23rd September. Tuesday, Week 25
Saint Pius of Pietrelcina, priest.
Francesco Forgione (1887-1968) took the name Pius (Italian: Pio) when he joined the Capuchins, thus he is popularly known as Padre Pio. He was famous as a spiritual guide and healer, and for bearing the stigmata.
First Reading: Proverbs 21:1-6, 10-13
(Advice about self-control from Solomon’s proverbs.)
The king’s heart is a stream of water in the hand of the Lord;
he turns it wherever he will.
All deeds are right in the sight of the doer,
but the Lord weighs the heart.
To do righteousness and justice is more acceptable to the Lord than sacrifice.
Haughty eyes and a proud heart — the lamp of the wicked — are sin.
The plans of the diligent lead surely to abundance, but everyone who is hasty comes only to want.
The getting of treasures by a lying tongue is a fleeting vapor and a snare of death.
The souls of the wicked desire evil; their neighbours find no mercy in their eyes.
When a scoffer is punished, the simple become wiser;
when the wise are instructed, they increase in knowledge.

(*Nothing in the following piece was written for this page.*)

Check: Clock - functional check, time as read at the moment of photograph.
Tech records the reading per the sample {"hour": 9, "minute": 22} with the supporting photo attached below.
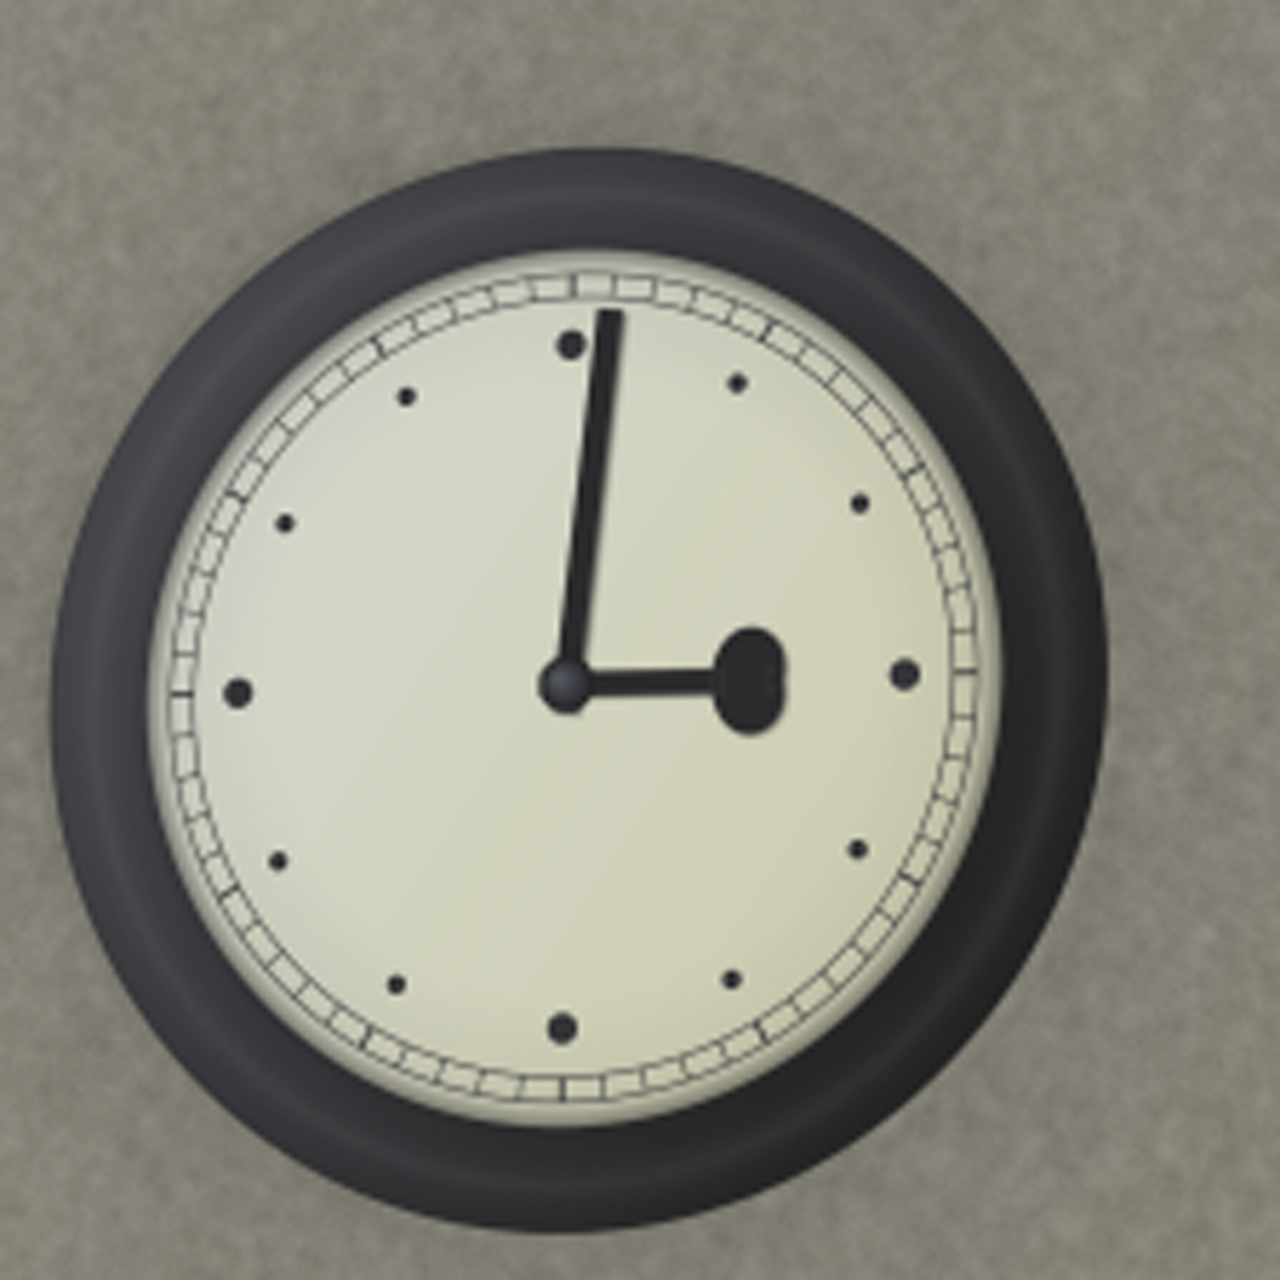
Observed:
{"hour": 3, "minute": 1}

The Righteous One observes the house of the wicked; he casts the wicked down to ruin.
If you close your ear to the cry of the poor, you will cry out and not be heard.
Gospel: Luke 8:19-21
(Christ’s nearest family are those who hear God’s word and do it.)
The mother and brothers of Jesus came to him, but they could not reach him because of the crowd. And he was told, “Your mother and your brothers are standing outside, wanting to see you.” But he said to them, “My mother and my brothers are those who hear the word of God and do it.”
Finding wisdom wherever we can
Most of the sapiential literature, notably the Book of Proverbs, defers very little to religious authority; it is based on common sense and wisdom. What has succeeded for so many years, even centuries, has an exceptional power. It has no special set of prerequisites to understand its message. Just be open, honest, reflective, humble, strong, the basic qualities of human nature as it was originally created by God and as it has spread throughout the world. All the world knows and accepts the wisdom of Proverbs: The one who makes a fortune by a lying tongue is chasing a bubble over deadly snares.
Whether we take a more mystical view of life, or the more “secular” way of Proverbs, we must keep a healthy openness to the real world and form ties with real people. Perhaps that was what Jesus meant in his enigmatic reply to his mother Mary and his brothers. It only seems a rejection of his relatives when he says, “My mother and my brothers are those who hear the word of God and act on it”; for elsewhere Luke shows Mary as the great hearer of the Word. But for us to know God’s word we must be open to all who are sincere, virtuous, obedient and responsive to life.